With the new year now upon us, new research from consulting and research firm Everest Group forecasts that uncertainty will rule supreme in 2020, despite current positive market conditions and better-than-expected enterprise performance in 2019. Three trends with comms implications are predicted to gain momentum and shape enterprise investments this year—customer experience (CX), digital & data, and the contingent (or contractual) workforce.
The good news from the study
Senior enterprise stakeholders ended 2019 with a slightly more optimistic sentiment about their 2019 performance as compared to their original expectations for the year. Forty-three percent of respondents indicated they had a slightly better than expected (32 percent) or fantastic (11 percent) year.
The bad news…
Despite positive market conditions that should be creating certainty and high optimism for 2020—such as historically high stock market, low unemployment, and low interest rates―market uncertainty continues to create a drag on industry optimism. In fact, Everest Group reports that organizations are bracing for slower growth in 2020.
Only 45 percent of enterprise execs surveyed this year are optimistic about growth in 2020, as compared to 57 percent who expected growth in 2019. Twenty-eight percent of enterprise executives interviewed this year expect flat performance or even a decline in 2020, an increase from 22 percent who held a negative outlook for 2019.
Based on responses to questions about investment priorities and challenges anticipated for next year, Everest Group predicts that 2020 will be the year when three major trends gain momentum:
1. Customer experience is king
Forty-five percent of respondents selected customer experience as the top investment priority and the most critical change that must be made in their business model. This remains true even in an economic downturn.
When asked to identify top investment priorities for 2020 should the economy strengthen versus if the economy weakened, senior enterprise executives typically had two very different lists, except for their top priority—customer experience—which remained the same for both scenarios.
2. Enterprises do digital and data, or die
Enterprises either learn to do tech or fall too far behind to survive. Rapid technology advances are a key lever to improving customer experiences. To that end, analytics, cloud solutions and automation (RPA) rank highest (in that order) among the capabilities enterprises most seek to develop.
3. The contingent workforce becomes a powerful force for change
A shortage of next-generation skills remains a huge challenge for enterprises. Organizations must treat the contingent workforce not as an inconvenient fringe element in their businesses but as a strategic asset. The contingent workforce is a key part of the labor pool in many organizations, especially for groups like IT. In fact, Everest Group research indicates that 36 percent of enterprises classify more than 16 percent of their workforce as contingent workers, a workforce segment that is increasing in size and scope.

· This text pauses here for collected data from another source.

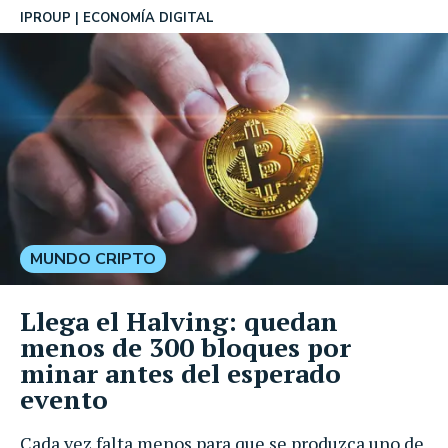
IPROUP
ECONOMÍA DIGITAL
MUNDO CRIPTO
Llega el Halving: quedan
menos de 300 bloques por
minar antes del esperado
evento
Cada vez falta menos para que se produzca uno de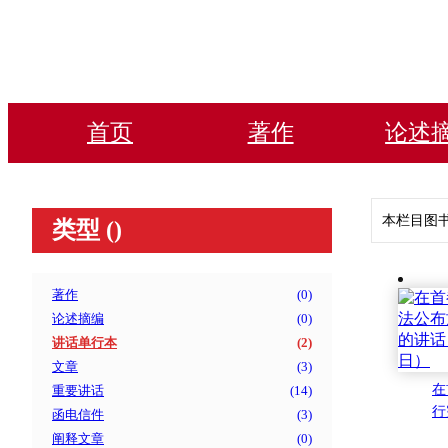
首页
著作
论述
本栏目图
类型 (
)
著作
(
0
)
论述摘编
(
0
)
讲话单行本
(
2
)
文章
(
3
)
在
重要讲话
(
14
)
行
函电信件
(
3
)
周
阐释文章
(
0
)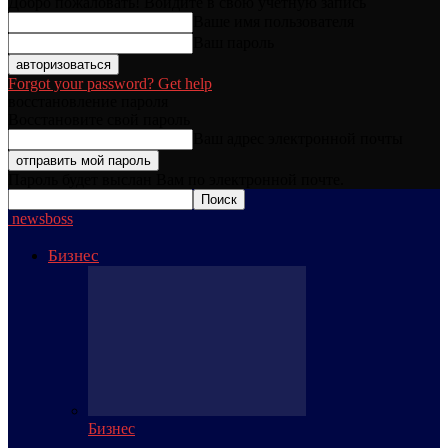
Добро пожаловать! Войдите в свою учётную запись
Ваше имя пользователя
Ваш пароль
Forgot your password? Get help
восстановление пароля
Восстановите свой пароль
Ваш адрес электронной почты
Пароль будет выслан Вам по электронной почте.
newsboss
Бизнес
Бизнес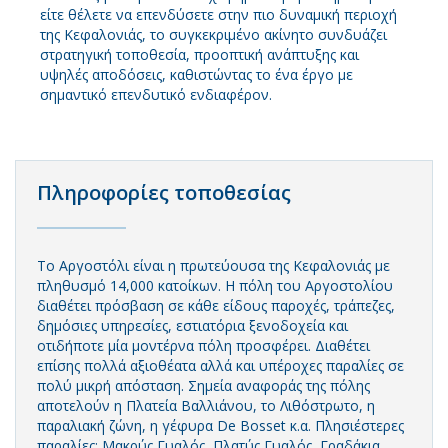
είτε θέλετε να επενδύσετε στην πιο δυναμική περιοχή
της Κεφαλονιάς, το συγκεκριμένο ακίνητο συνδυάζει
στρατηγική τοποθεσία, προοπτική ανάπτυξης και
υψηλές αποδόσεις, καθιστώντας το ένα έργο με
σημαντικό επενδυτικό ενδιαφέρον.
Πληροφορίες τοποθεσίας
Το Αργοστόλι είναι η πρωτεύουσα της Κεφαλονιάς με
πληθυσμό 14,000 κατοίκων. Η πόλη του Αργοστολίου
διαθέτει πρόσβαση σε κάθε είδους παροχές, τράπεζες,
δημόσιες υπηρεσίες, εστιατόρια ξενοδοχεία και
οτιδήποτε μία μοντέρνα πόλη προσφέρει. Διαθέτει
επίσης πολλά αξιοθέατα αλλά και υπέροχες παραλίες σε
πολύ μικρή απόσταση. Σημεία αναφοράς της πόλης
αποτελούν η Πλατεία Βαλλιάνου, το Λιθόστρωτο, η
παραλιακή ζώνη, η γέφυρα De Bosset κ.α. Πλησιέστερες
παραλίες: Μακρύς Γυαλός, Πλατύς Γυαλός, Γραδάκια,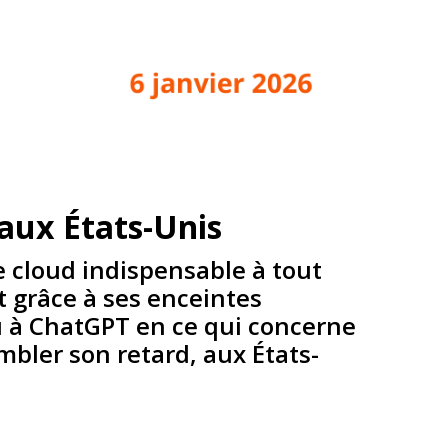
 aux États-Unis
e cloud indispensable à tout
nt grâce à ses enceintes
ou à ChatGPT en ce qui concerne
mbler son retard, aux États-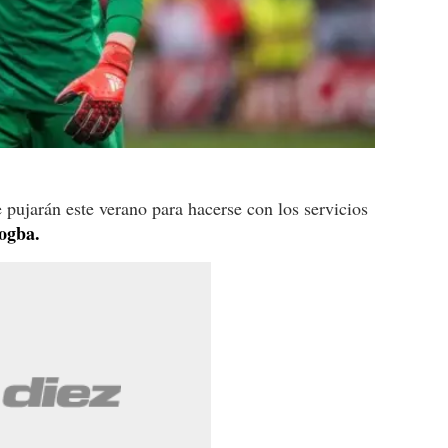
pujarán este verano para hacerse con los servicios
ogba.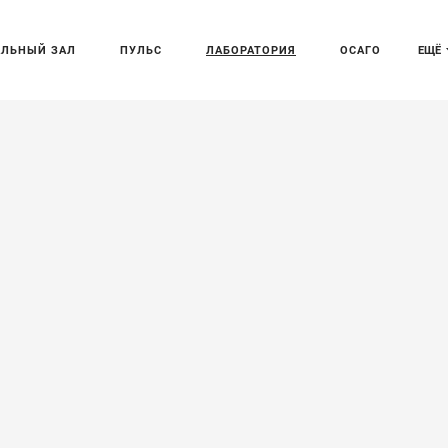
АЛЬНЫЙ ЗАЛ
ПУЛЬС
ЛАБОРАТОРИЯ
ОСАГО
ЕЩЁ
i замаскировал
редчайший
sche Carrera GT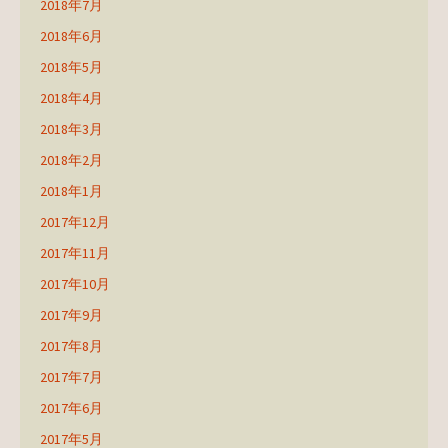
2018年7月
2018年6月
2018年5月
2018年4月
2018年3月
2018年2月
2018年1月
2017年12月
2017年11月
2017年10月
2017年9月
2017年8月
2017年7月
2017年6月
2017年5月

“Despite the uncertainty facing enterprises in 2020, the opportunity to win remains, and the stakes to capitalize on the right investments are higher than ever. For example, we know that digital transformation is a key investment priority, and rightly so,” said Michel Janssen, chief research guru for Everest Group, in a news release.
“However, even the best companies are still unable to take advantage of the dizzying array of new digital technologies—and the gap grows for the rest,” he added. “We’ll see the same dichotomy play out in the areas of customer experience and contingent workforce as well. Those who invest and successfully execute will be few, and the rest will lag behind. Should the uncertainty and slow growth that enterprise executives predict truly bear out in 2020, the gap between leaders and followers will be all the more pronounced.”
Everest Group polled 130 senior enterprise stakeholders from Global 1000 companies in November on their thoughts about growth prospects, investment priorities and challenges they expect for the new year.